Why temperature matters
Drop the egg and read its status — it tells you whether it’s too hot or too cold. While the temperature is wrong, the egg’s health drops; if it hits zero, the egg is lost. Your only job during incubation is to bring the surrounding temperature into the correct band and hold it there until the egg hatches.
Ways to control temperature
- Air Conditioners — the cleanest, most reliable method. A ring of ACs holds a stable temperature for almost any species; add or remove ACs to fine-tune. This is what most breeders use for a permanent hatchery.

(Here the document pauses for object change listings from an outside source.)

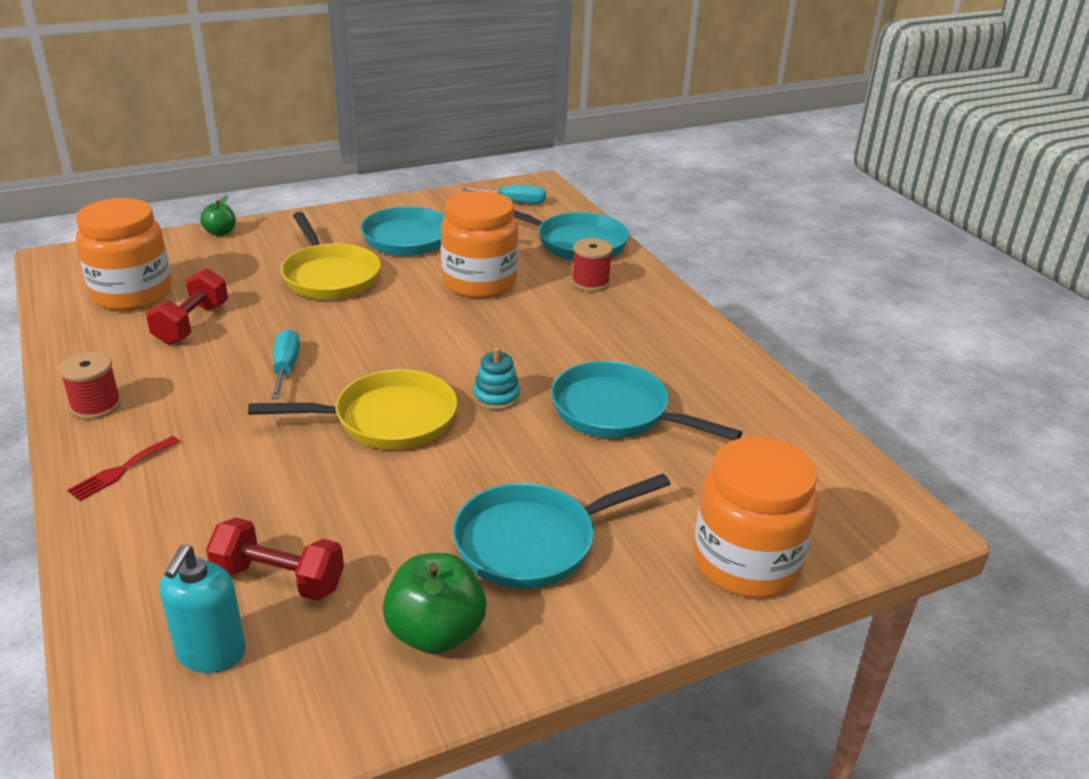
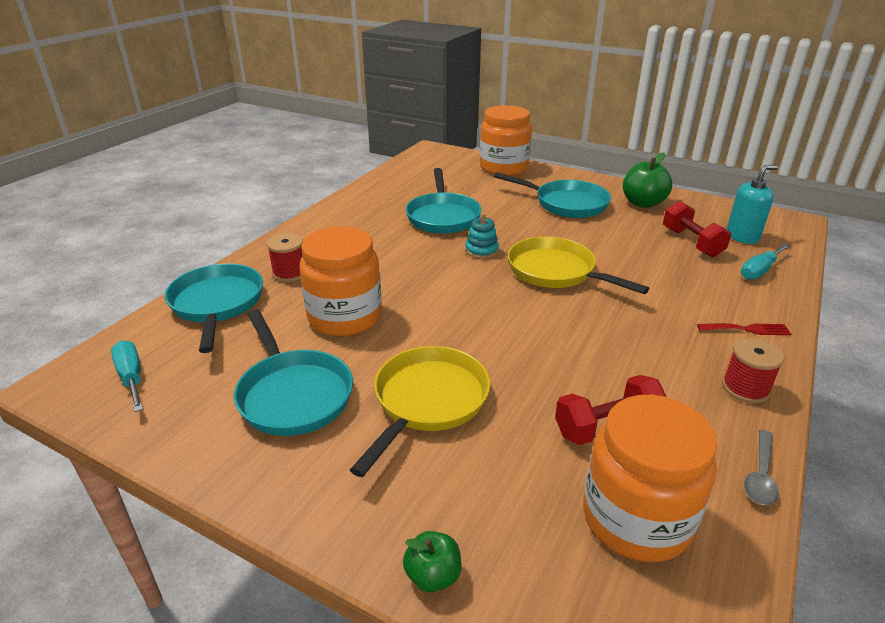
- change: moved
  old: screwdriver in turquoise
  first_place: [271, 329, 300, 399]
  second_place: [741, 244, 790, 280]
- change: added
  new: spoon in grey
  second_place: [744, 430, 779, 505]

- Standing Torches / Campfires — cheap heat for cold-climate eggs; place more or fewer to dial in the temperature.
- Incubator — the late-game device that lets you set an exact temperature and even improves mutation odds; ideal for serious breeding.
- Location & weather — the ambient climate does half the work. Hatch desert eggs in a hot biome and snow eggs in the cold, then top up with ACs or torches.
- Dimetrodon — radiates insulation; sitting an egg near tamed Dimetrodons can hold temperature naturally.
Incubation time & hatching
Once the temperature is right, the egg incubates over a set time, then hatches into a baby that immediately needs food in its inventory — so be ready with meat or berries before it pops. From there you’re into the raising and imprinting phase covered in our breeding & imprinting guide. Get exact ranges and times from our free ARK Egg Incubation tool.
Frequently asked questions
What temperature does a Rex egg need in ARK?
About 32–34°C — in the “Warm” band. A ring of air conditioners in a hatchery holds it easily; in a hot biome you may need fewer ACs or some torches to fine-tune. Therizino eggs sit just below at 26–32°C.
How do I hatch a Wyvern egg?
Wyvern eggs are “Very Warm” (35°C+) and need a large bank of air conditioners — around 15 or more — or a hot biome plus extra heat. An Incubator set to the exact temperature is the cleanest solution. Until then, keep the egg in your inventory so it doesn’t decay while you build the hatchery.
Why is my ARK egg losing health?
The temperature is outside the egg’s range — too hot or too cold. The egg’s status text tells you which; adjust ACs, torches or location until it reads as incubating. If health hits zero the egg is lost, so correct it quickly or hold the egg in your inventory while you set up.